C&Gシステムズは製造業向けDXソリューション事業を強化するため、4月1日に持ち株会社CGSホールディングス(HD)体制に移行する。その後NTTデータエンジニアリングシステムズ(東京都大田区)が分離する製造ソリューション事業を傘下に収め、10月から新体制で、CAD/CAM(コンピューター利用設計/製造)システムを活用したDXインテグレーターとして事業拡大する。
現場のデジタル化に対応するためAI(人工知能)やクラウド技術も強化する。
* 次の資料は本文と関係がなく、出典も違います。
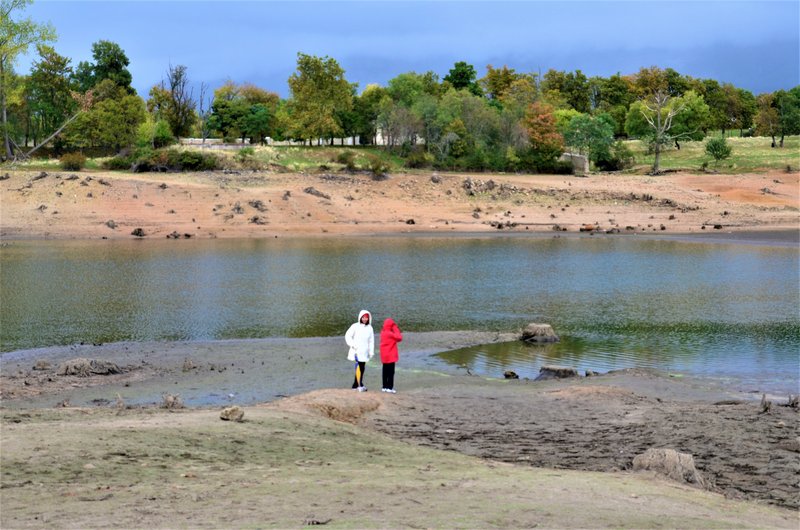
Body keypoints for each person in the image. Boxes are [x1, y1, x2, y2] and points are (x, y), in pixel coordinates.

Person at [345, 309, 374, 391]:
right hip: (356, 351)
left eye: (366, 318)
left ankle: (356, 384)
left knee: (362, 367)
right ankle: (358, 384)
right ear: (360, 317)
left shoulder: (370, 328)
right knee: (358, 367)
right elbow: (348, 336)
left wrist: (371, 352)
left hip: (364, 352)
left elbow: (371, 341)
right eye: (363, 317)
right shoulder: (355, 326)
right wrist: (352, 344)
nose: (365, 319)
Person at [379, 317, 402, 393]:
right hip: (391, 356)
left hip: (384, 356)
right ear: (391, 326)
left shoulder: (382, 333)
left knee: (385, 371)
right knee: (391, 372)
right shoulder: (390, 334)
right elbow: (399, 337)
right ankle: (390, 387)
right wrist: (395, 327)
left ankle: (384, 387)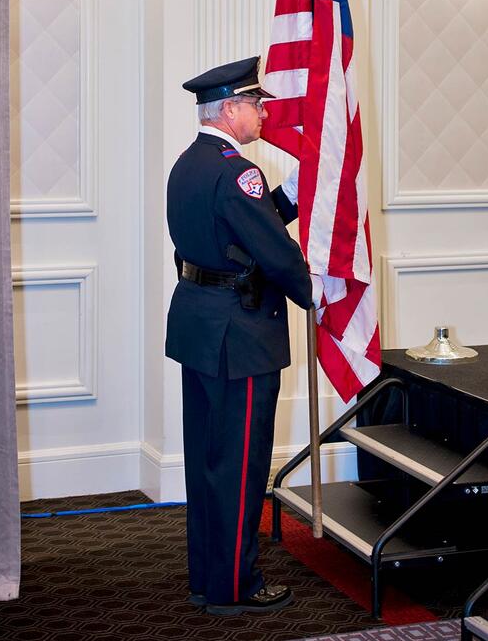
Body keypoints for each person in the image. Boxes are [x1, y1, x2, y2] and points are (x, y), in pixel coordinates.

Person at [165, 55, 313, 616]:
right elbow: (271, 250)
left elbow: (235, 230)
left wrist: (294, 194)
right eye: (255, 104)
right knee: (241, 464)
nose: (262, 113)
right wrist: (318, 294)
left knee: (208, 459)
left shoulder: (191, 164)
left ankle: (208, 577)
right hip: (241, 335)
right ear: (230, 109)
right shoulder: (236, 171)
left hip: (201, 326)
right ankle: (234, 586)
海外の販路開拓にも取り組み〝日の丸CAD/CAM〟を世界のデファクトスタンダード(事実上の標準)に育てる。
一方、石橋製作所(福岡県直方市)が整備を進める産学官共創の場「クロスクリエーションハブ」が業務を始めた。産業用ロボットやLMD(レーザー・メタル・デポジション)などの最新設備を導入。さまざまなデジタル技術を駆使して顧客や大学、自治体など多様な知識やアイデアを掛け合わせるオープンイノベーションの場として、要素技術開発やソリューションの実装・開発を共創する。石橋和彦社長は「エネルギーや老朽化インフラなど社会課題に対処したい。アイデアがあれば声をかけてほしい」と呼びかける。